DOUTRINA
Não choras de arrependimento?... És infeliz!
Tantas crianças que se finam dos maus tratos da rua e dos caminhos! São vítimas de fome lenta. Tantas que nos morrem dela! Não é da que cá passam; é da que trazem. Assim se foram alguns em Miranda do Corvo. Assim outros, em Paço de Sousa. O mal vem de longe. Vem do seio das mães!
- Que tem você, senhora Júlia?
- Não tenho nada.
- Vejo-a assim não sei como?!
- Em comendo alguma coisinha, fico bem!...
Ia ser mãe, dentro em pouco, a senhora Júlia. Como esta, quantas?! Vem de longe o mal. Vem do próprio ventre das mães. «Comendo, fico bem!...»
Presentemente, anda-se aqui na Aldeia a ver se apetrechamos o hospital das coisas necessárias ao bem da população. Já se pediram e pediram e pediram. Não temos esperanças nem luzes de onde elas venham. São objectos caros. Outros que têm pretendido ou pretendem fazer algo de sério a bem da saúde destes seres, topam necessariamente com as mesmas dificuldades. Não há o entusiasmo. Não há o conhecimento. Não há a aflição. Quem é que pensa? Quem é que suspeita da tragédia da criança das ruas?
Há dias, saía do Lar do Porto, manhãzinha, e dou de cara com um rapaz encostadinho à porta. Passou ali a noite. Vinha de longe.
- Que queres tu?
- Leve-me prà Tutoria!
Tão sozinho! Tão amargurado! Ele que pela idade, deveria ser a doçura, espalhando e recebendo doçura! As lágrimas eram em bica. «Não quero ir p'ra casa; leve-me prà Tutoria». Que vida! Que lares! Crianças a pagarem dívidas que não fizeram e nós não queremos pagar o que lhes devemos! Quem se importa a sério? Eles são tantos e andam tão sujos e comem tais coisas em tais lugares, que a gente parece ter acabado por se convencer que não sentem nem têm as nossas necessidades!

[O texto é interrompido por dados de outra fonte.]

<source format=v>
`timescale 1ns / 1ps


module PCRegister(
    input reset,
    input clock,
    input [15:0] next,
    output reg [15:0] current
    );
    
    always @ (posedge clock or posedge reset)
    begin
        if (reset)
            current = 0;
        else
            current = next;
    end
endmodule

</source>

E se aparece alguém debaixo do sol que nos alumia, a fazer um hospital com desejos de o apetrechar, tem de cingir muito ao peito os pequeninos que ama e chorar a cegueira dos tempos. Mais nada.

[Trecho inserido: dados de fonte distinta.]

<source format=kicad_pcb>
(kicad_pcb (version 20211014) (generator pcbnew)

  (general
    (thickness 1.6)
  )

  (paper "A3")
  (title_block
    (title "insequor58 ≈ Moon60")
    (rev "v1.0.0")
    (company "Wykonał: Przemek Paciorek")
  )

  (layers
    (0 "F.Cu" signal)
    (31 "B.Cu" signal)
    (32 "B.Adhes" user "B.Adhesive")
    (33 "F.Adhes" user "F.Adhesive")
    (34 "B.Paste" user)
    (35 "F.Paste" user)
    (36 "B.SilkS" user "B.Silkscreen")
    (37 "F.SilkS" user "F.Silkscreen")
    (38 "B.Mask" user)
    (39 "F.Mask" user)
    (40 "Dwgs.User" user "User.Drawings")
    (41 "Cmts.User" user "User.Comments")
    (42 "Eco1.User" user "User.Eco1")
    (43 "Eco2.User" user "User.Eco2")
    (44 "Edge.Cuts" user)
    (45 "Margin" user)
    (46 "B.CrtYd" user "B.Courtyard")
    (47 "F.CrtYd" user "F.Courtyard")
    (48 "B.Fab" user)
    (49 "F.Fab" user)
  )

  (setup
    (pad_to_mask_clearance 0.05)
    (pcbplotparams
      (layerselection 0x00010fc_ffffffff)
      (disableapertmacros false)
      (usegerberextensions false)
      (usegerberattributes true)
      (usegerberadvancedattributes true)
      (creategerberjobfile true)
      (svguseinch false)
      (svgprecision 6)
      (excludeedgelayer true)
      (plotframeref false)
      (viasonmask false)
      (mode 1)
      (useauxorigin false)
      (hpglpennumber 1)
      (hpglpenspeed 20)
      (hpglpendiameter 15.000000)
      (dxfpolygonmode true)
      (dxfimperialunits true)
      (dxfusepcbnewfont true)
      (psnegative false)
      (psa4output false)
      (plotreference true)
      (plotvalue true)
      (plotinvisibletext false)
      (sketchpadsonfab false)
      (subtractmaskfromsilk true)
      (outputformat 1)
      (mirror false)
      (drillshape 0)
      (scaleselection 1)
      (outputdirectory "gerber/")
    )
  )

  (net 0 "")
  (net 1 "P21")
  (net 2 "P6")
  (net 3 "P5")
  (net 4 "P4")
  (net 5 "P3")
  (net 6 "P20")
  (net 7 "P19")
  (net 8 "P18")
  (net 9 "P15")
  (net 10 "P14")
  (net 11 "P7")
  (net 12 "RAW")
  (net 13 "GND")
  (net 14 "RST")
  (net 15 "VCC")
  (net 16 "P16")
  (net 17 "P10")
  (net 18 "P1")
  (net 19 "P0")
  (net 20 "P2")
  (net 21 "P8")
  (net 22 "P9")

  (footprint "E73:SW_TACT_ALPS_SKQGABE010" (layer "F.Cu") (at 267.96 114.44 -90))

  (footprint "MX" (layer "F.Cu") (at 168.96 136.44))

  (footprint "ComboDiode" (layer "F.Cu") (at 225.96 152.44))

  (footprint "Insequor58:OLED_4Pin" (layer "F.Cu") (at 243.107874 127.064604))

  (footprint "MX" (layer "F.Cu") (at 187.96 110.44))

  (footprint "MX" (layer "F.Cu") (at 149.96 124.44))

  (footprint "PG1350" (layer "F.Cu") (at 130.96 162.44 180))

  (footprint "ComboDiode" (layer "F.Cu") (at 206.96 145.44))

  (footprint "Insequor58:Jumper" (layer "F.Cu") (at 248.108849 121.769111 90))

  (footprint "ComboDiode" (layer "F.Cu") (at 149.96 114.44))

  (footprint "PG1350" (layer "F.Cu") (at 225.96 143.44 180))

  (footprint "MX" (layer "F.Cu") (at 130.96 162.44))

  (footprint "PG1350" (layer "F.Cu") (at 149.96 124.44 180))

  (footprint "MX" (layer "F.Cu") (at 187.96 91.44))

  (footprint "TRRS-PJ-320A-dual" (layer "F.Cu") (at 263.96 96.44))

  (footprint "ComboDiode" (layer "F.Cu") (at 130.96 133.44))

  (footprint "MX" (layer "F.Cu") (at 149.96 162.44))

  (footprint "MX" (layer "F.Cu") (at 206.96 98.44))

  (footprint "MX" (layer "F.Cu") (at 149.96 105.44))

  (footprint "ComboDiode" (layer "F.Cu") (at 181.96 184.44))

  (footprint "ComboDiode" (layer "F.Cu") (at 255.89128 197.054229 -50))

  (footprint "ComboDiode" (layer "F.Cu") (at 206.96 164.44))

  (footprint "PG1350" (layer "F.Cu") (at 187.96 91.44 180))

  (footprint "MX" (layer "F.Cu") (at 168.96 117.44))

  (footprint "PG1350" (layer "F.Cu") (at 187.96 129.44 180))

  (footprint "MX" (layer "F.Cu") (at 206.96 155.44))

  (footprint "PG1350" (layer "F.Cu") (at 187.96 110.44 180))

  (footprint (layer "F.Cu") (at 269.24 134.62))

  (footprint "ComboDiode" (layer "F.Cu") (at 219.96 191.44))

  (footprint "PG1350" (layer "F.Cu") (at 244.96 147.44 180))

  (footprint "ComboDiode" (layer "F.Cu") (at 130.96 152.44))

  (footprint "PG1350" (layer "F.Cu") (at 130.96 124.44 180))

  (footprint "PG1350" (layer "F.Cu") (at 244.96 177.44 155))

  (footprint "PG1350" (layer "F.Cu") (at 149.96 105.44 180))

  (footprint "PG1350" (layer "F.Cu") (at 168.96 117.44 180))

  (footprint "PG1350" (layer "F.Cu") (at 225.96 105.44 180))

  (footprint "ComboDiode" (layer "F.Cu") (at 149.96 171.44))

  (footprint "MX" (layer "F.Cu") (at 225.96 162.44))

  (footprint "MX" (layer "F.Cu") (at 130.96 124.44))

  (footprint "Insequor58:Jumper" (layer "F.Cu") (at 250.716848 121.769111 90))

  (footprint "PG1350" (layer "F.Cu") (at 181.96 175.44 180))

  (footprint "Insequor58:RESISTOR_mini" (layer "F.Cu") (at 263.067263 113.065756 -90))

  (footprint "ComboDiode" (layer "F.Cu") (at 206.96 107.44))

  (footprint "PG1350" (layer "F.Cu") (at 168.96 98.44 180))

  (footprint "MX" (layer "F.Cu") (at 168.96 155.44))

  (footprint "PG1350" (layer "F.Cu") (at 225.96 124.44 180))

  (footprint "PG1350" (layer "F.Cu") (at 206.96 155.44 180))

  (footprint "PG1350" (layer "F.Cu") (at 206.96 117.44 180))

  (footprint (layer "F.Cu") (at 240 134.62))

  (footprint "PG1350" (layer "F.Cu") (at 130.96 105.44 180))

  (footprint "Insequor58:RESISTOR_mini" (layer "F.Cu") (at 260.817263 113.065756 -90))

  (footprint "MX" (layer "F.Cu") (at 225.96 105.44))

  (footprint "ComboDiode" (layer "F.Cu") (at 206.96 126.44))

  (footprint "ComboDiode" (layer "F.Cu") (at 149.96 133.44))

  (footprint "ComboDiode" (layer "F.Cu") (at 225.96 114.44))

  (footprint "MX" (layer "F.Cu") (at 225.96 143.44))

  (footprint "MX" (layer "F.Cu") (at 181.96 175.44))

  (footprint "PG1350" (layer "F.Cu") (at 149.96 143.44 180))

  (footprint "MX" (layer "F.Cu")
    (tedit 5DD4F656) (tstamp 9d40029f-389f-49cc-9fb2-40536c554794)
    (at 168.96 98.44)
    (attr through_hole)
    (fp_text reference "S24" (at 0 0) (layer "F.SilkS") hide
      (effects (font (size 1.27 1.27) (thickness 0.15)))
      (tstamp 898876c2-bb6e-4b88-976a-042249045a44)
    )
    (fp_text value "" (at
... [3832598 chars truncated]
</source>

Ora isto vem a propósito do hotelzinho p'ra cães, na capital do reino. Eu cá não sou contra os cães. Temos em casa o «Nero» e o «Marão» e o «Top». Não dou licença que ninguém seja mais amigo deles do que eu. Pena tenho de chegar sempre tarde quando lhes vou botar uma côdea; a malta já o tem feito! Sim. Não sou contra os cães. Não se me dava, até, ser inscrito como amigo da Sociedade Protectora dos Animais. Não é, pois, dos cães que falo. É dos homens.

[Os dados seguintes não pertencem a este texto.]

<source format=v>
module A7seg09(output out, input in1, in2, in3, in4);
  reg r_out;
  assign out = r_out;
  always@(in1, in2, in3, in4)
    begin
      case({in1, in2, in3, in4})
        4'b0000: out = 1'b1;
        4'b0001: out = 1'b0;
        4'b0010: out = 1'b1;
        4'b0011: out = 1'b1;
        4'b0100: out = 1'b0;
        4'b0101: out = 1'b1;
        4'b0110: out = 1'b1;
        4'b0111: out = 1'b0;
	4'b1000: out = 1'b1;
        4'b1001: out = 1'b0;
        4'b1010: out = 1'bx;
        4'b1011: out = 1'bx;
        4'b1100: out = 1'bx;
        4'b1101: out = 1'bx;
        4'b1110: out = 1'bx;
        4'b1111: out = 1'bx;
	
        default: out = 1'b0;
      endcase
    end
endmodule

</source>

É dos senhores mais das senhoras. P'ra tudo há comissões reguladoras, só pro luxo é que não! O amor é dado ao nosso semelhante. Semelhante pela alma espiritual. É precisamente nisso e por isso que todos somos semelhantes a Deus. «O Verbo de Deus fez-Se carne.» Aqui começa a cartilha do verdadeiro amor. Fez-Se o que não era, sem jamais deixar de ser O que é.
Depois de haveres lido estas regras, não choras de arrependimento? Não extremas, ainda, o amor aos homens da amizade pelos animais? Não? Não?... És infeliz!